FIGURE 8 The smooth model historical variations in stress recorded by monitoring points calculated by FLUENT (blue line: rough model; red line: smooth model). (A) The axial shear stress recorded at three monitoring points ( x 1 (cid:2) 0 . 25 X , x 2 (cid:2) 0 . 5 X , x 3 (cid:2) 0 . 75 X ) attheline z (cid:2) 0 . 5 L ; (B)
---
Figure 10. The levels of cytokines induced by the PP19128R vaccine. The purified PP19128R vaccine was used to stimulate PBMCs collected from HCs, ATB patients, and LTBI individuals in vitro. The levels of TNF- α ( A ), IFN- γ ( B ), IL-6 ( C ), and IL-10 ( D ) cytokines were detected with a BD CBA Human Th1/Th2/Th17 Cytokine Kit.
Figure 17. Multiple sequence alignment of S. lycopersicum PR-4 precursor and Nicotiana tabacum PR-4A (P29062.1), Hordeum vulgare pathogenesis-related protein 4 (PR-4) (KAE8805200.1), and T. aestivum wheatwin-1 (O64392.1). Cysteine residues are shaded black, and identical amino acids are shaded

Work task:
Above this task is a listing. Restate, word for word and with nothing added, the lines from the one with "Figure 10. The" through the one with "Figure 17. Multiple".

The completed task:
Figure 10. The levels of cytokines induced by the PP19128R vaccine. The purified PP19128R vaccine was used to stimulate PBMCs collected from HCs, ATB patients, and LTBI individuals in vitro. The levels of TNF- α ( A ), IFN- γ ( B ), IL-6 ( C ), and IL-10 ( D ) cytokines were detected with a BD CBA Human Th1/Th2/Th17 Cytokine Kit.
Figure 17. Multiple sequence alignment of S. lycopersicum PR-4 precursor and Nicotiana tabacum PR-4A (P29062.1), Hordeum vulgare pathogenesis-related protein 4 (PR-4) (KAE8805200.1), and T. aestivum wheatwin-1 (O64392.1). Cysteine residues are shaded black, and identical amino acids are shaded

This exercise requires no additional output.